DATA LISTING:
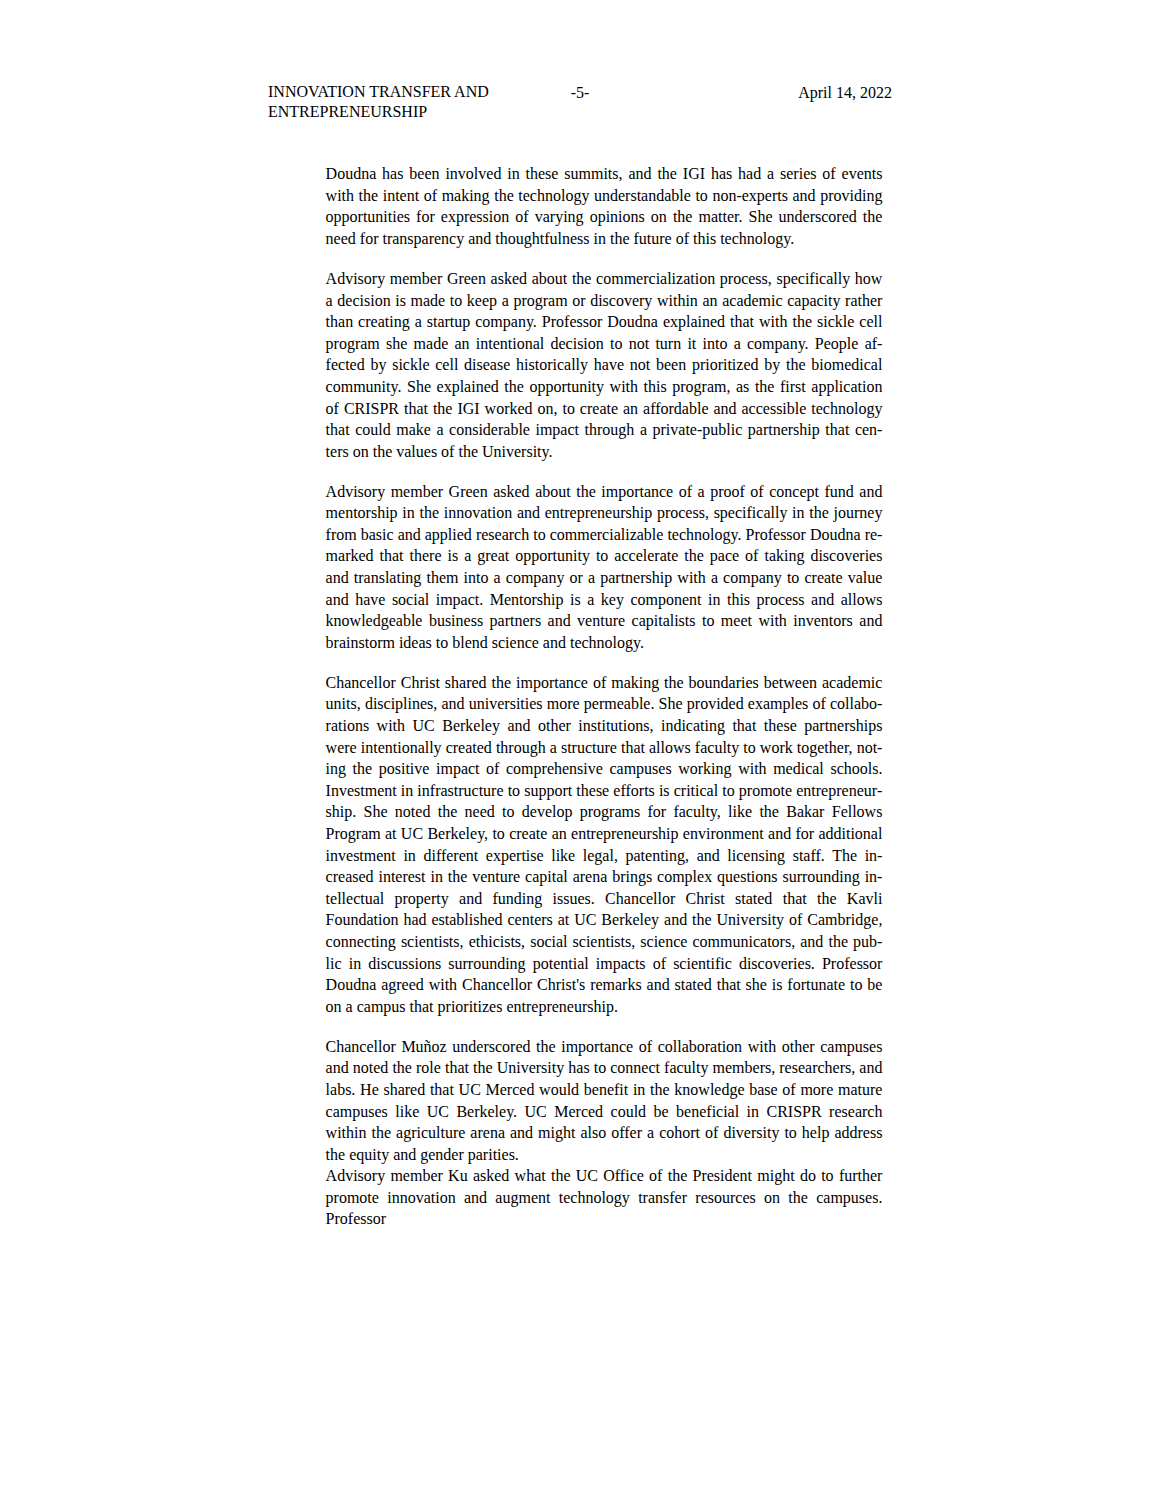Innovation Transfer and
Entrepreneurship
-5-
April 14, 2022
Doudna has been involved in these summits, and the IGI has had a series of events with the intent of making the technology understandable to non-experts and providing opportunities for expression of varying opinions on the matter. She underscored the need for transparency and thoughtfulness in the future of this technology.
Advisory member Green asked about the commercialization process, specifically how a decision is made to keep a program or discovery within an academic capacity rather than creating a startup company. Professor Doudna explained that with the sickle cell program she made an intentional decision to not turn it into a company. People affected by sickle cell disease historically have not been prioritized by the biomedical community. She explained the opportunity with this program, as the first application of CRISPR that the IGI worked on, to create an affordable and accessible technology that could make a considerable impact through a private-public partnership that centers on the values of the University.
Advisory member Green asked about the importance of a proof of concept fund and mentorship in the innovation and entrepreneurship process, specifically in the journey from basic and applied research to commercializable technology. Professor Doudna remarked that there is a great opportunity to accelerate the pace of taking discoveries and translating them into a company or a partnership with a company to create value and have social impact. Mentorship is a key component in this process and allows knowledgeable business partners and venture capitalists to meet with inventors and brainstorm ideas to blend science and technology.
Chancellor Christ shared the importance of making the boundaries between academic units, disciplines, and universities more permeable. She provided examples of collaborations with UC Berkeley and other institutions, indicating that these partnerships were intentionally created through a structure that allows faculty to work together, noting the positive impact of comprehensive campuses working with medical schools. Investment in infrastructure to support these efforts is critical to promote entrepreneurship. She noted the need to develop programs for faculty, like the Bakar Fellows Program at UC Berkeley, to create an entrepreneurship environment and for additional investment in different expertise like legal, patenting, and licensing staff. The increased interest in the venture capital arena brings complex questions surrounding intellectual property and funding issues. Chancellor Christ stated that the Kavli Foundation had established centers at UC Berkeley and the University of Cambridge, connecting scientists, ethicists, social scientists, science communicators, and the public in discussions surrounding potential impacts of scientific discoveries. Professor Doudna agreed with Chancellor Christ's remarks and stated that she is fortunate to be on a campus that prioritizes entrepreneurship.
Chancellor Muñoz underscored the importance of collaboration with other campuses and noted the role that the University has to connect faculty members, researchers, and labs. He shared that UC Merced would benefit in the knowledge base of more mature campuses like UC Berkeley. UC Merced could be beneficial in CRISPR research within the agriculture arena and might also offer a cohort of diversity to help address the equity and gender parities.
Advisory member Ku asked what the UC Office of the President might do to further promote innovation and augment technology transfer resources on the campuses. Professor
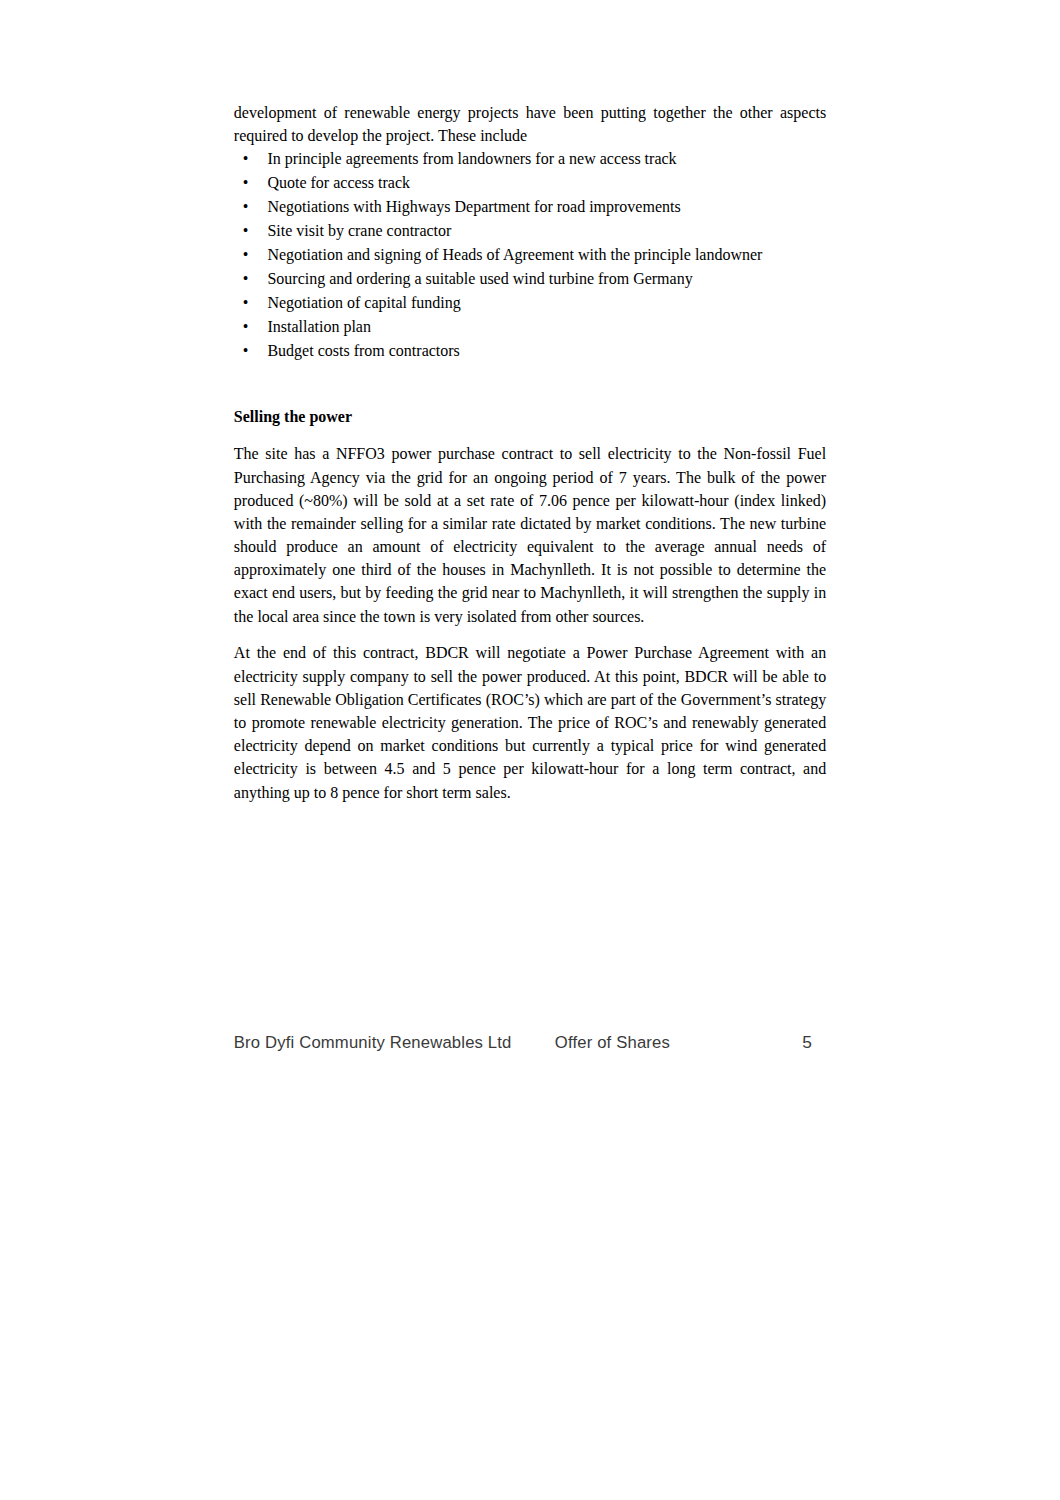development of renewable energy projects have been putting together the other aspects required to develop the project. These include
In principle agreements from landowners for a new access track
Quote for access track
Negotiations with Highways Department for road improvements
Site visit by crane contractor
Negotiation and signing of Heads of Agreement with the principle landowner
Sourcing and ordering a suitable used wind turbine from Germany
Negotiation of capital funding
Installation plan
Budget costs from contractors
Selling the power
The site has a NFFO3 power purchase contract to sell electricity to the Non-fossil Fuel Purchasing Agency via the grid for an ongoing period of 7 years. The bulk of the power produced (~80%) will be sold at a set rate of 7.06 pence per kilowatt-hour (index linked) with the remainder selling for a similar rate dictated by market conditions. The new turbine should produce an amount of electricity equivalent to the average annual needs of approximately one third of the houses in Machynlleth. It is not possible to determine the exact end users, but by feeding the grid near to Machynlleth, it will strengthen the supply in the local area since the town is very isolated from other sources.
At the end of this contract, BDCR will negotiate a Power Purchase Agreement with an electricity supply company to sell the power produced. At this point, BDCR will be able to sell Renewable Obligation Certificates (ROC’s) which are part of the Government’s strategy to promote renewable electricity generation. The price of ROC’s and renewably generated electricity depend on market conditions but currently a typical price for wind generated electricity is between 4.5 and 5 pence per kilowatt-hour for a long term contract, and anything up to 8 pence for short term sales.
Bro Dyfi Community Renewables Ltd Offer of Shares
5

EXERCISE DIRECTIONS: Copy out each line of the data above, exactly, if it lies between the line holding "Negotiation and signing" and the line holding "The site has", inclusive; copy no other line.

ANSWER TO THIS TASK:
Negotiation and signing of Heads of Agreement with the principle landowner
Sourcing and ordering a suitable used wind turbine from Germany
Negotiation of capital funding
Installation plan
Budget costs from contractors
Selling the power
The site has a NFFO3 power purchase contract to sell electricity to the Non-fossil Fuel Purchasing Agency via the grid for an ongoing period of 7 years. The bulk of the power produced (~80%) will be sold at a set rate of 7.06 pence per kilowatt-hour (index linked) with the remainder selling for a similar rate dictated by market conditions. The new turbine should produce an amount of electricity equivalent to the average annual needs of approximately one third of the houses in Machynlleth. It is not possible to determine the exact end users, but by feeding the grid near to Machynlleth, it will strengthen the supply in the local area since the town is very isolated from other sources.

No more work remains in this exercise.